The relational algebra select operation applied to R makes a new relation with only the listed columns in the select of R.
Database Design Theory
There are several different approaches one could take to figuring out what relations one should have for a database.
In a couple of weeks we will learn a high-level notation for describing the structure of data diagrammatically. We will then show how to convert these diagrams to relations.
We can also examine the requirements for a DB and define relations directly without using a modeling/diagramming notation.
After we get an initial design, we then must ask ourselves, does ones choice of relations and constraints make sense?
To analyze this question in a rigorous way, DB designers make use of "dependencies" and study what kind of dependencies exist on the data
and how well these dependencies get mapped into our choice of relations.
The first kind of dependencies we will consider are functional dependencies. We will then later consider multivalued dependencies.
Definition of a Function Dependency
A functional dependency (FD) on a relation `R` is a statement of the form "If two tuples of `R` agree on all of the attributes
`A_1, A_2, ..., A_n`, then they will agree on the attributes `B_1, ..., B_m`.
If `t[vec{A}]` denotes those columns of `t` from `A_1, ..., A_n`, then what we are saying is `t_1[vec{A}] = t_2[vec{A}] -> t_1[vec{B}] = t_2[vec{B}]`.
We write such a functional dependency as `A_1, ..., A_n -> B_1, ..., B_m` and read this as "`A_1, ..., A_n` functionally determines `B_1,...,B_m`."
If we know a FD will hold for the tuples of every instance of a relation `R`, we say `R` satisfies the functional dependency.
We can expand an FD `A_1, ..., A_n -> B_1, ..., B_m` as a set of FDs:
`A_1, ..., A_n -> B_1`
`A_1, ..., A_n -> B_2`
...
`A_1, ..., A_n -> B_m`.
Now that we have fixed the notion of FD, we can give a more precise definition of key.
We say a set of attributes `{A_1, ..., A_n}` is a key for a relation `R` if:
It is a superkey. That is, `A_1,...,A_n -> B` is satisfied for any column `B` in R.
No proper subset of `{A_1, ..., A_n}` is a superkey. I.e., `{A_1, ..., A_n}` is a minimal superkey.
For example, {title, year, starName} form a key for the relation Movies1 of the previous slide.
A relation can have more than one key. Often, we choose one of these to be the primary key.
This is the key we will thenceforth use most frequently when talking about a key for that relation.
Reasoning About Functional Dependencies
We now look at a couple of different ways we can infer new functional dependencies given that we know some dependencies already hold.

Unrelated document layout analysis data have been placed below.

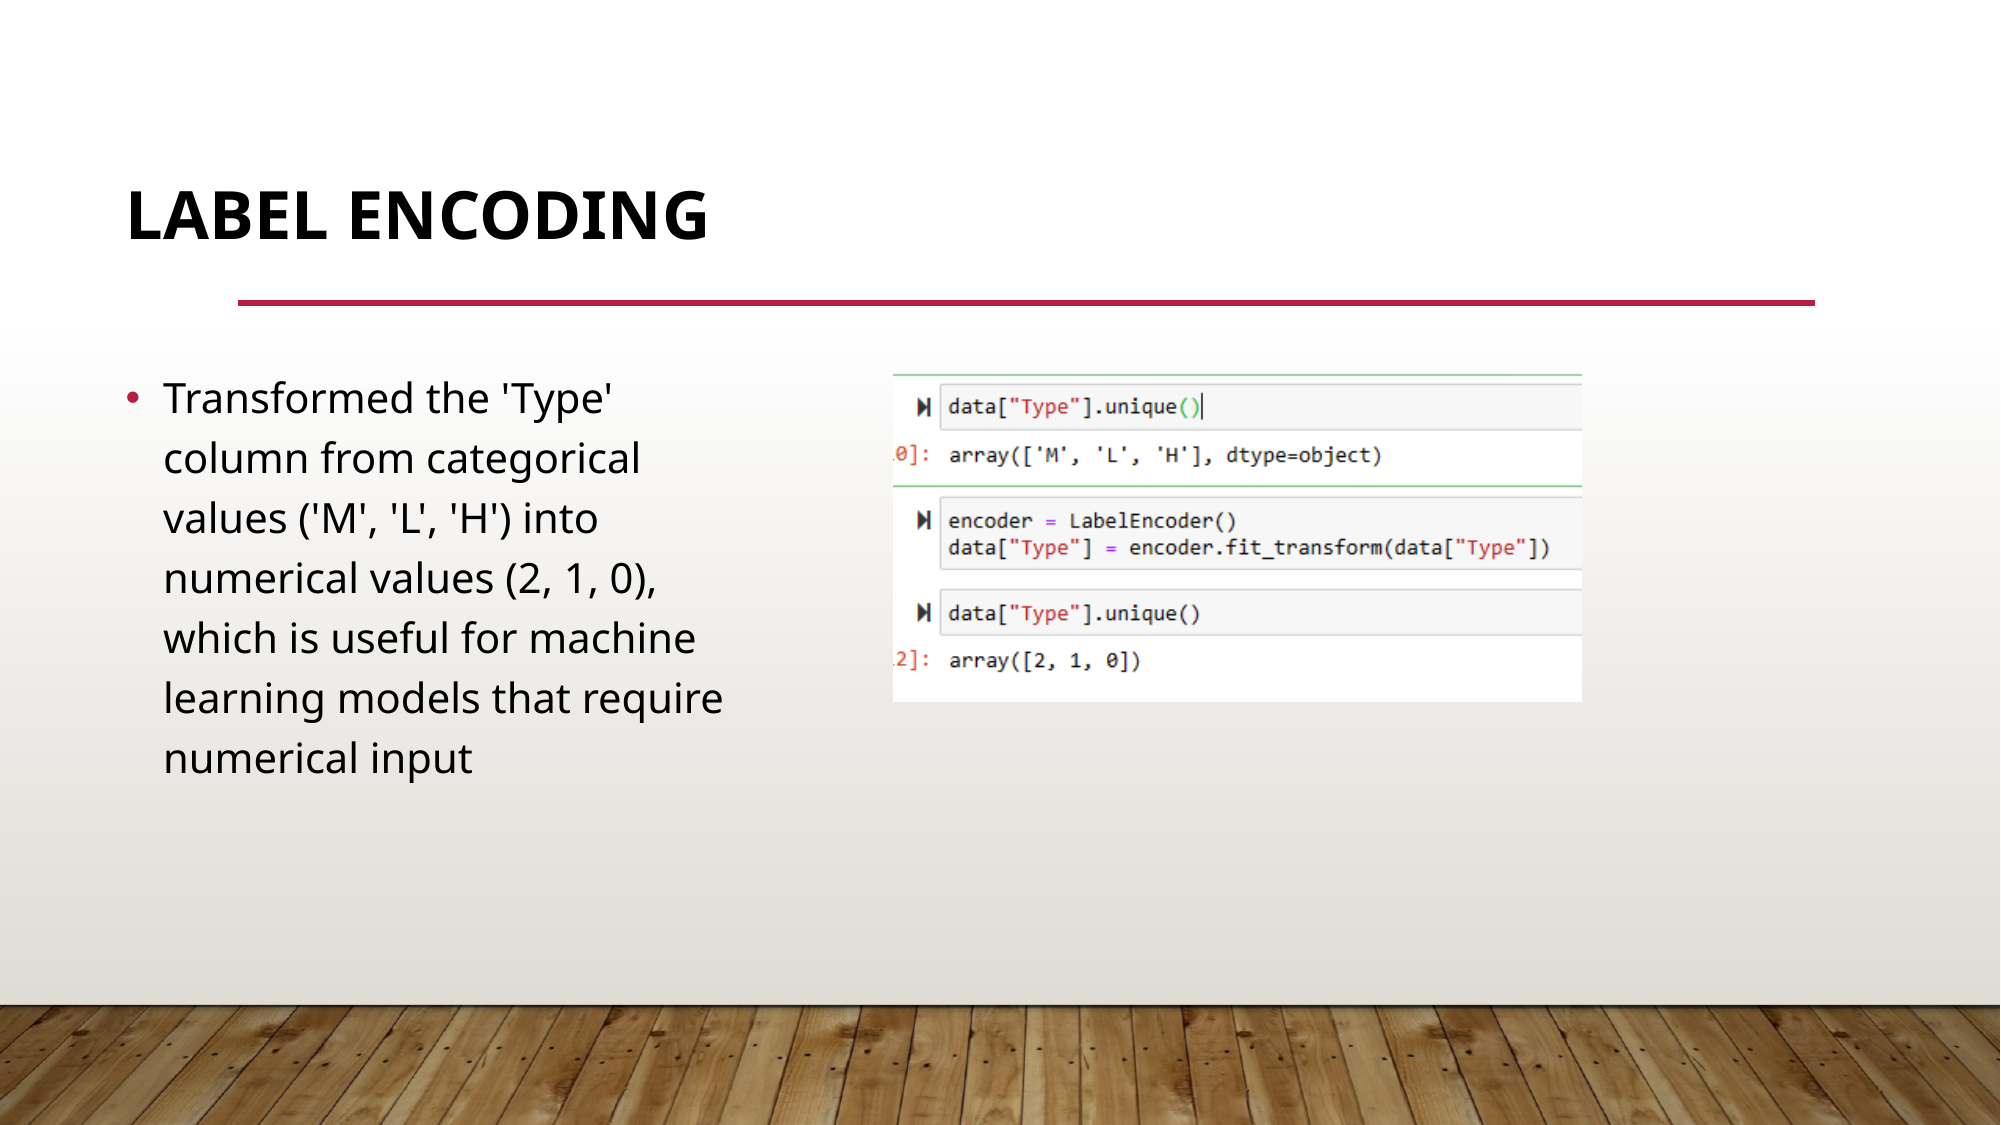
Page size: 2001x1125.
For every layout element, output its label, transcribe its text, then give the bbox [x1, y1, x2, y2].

picture [0, 1005, 2000, 1125]
title LABEL ENCODING [110, 105, 800, 332]
picture [893, 373, 1582, 702]
list Transformed the 'Type' column from categorical values ('M', 'L', 'H') into numerical values (2, 1, 0), which is useful for machine learning models that require numerical input [110, 354, 763, 919]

For example, suppose we know `R(A,B,C)` satisfies `A -> B` and `B -> C`. Then we also know if we fix column `A` we must also fix column `C`.
i.e., `A->C`.
This shows that we might not need to list all the FDs on a table, it suffices to list a subset from which all other FDs can be derived.
To reason about this we introduce the following definitions:
We say two sets of FDs `S` and `T` are equivalent if the set of relation instances satisfying `S` is exactly the same as the set of relation instances satisfying `T`.
We say a set of `FD`'s `S` follows from a set of FD's `T` if every relation instance satisfying all the FDs in `T` also satisfies those of `S`.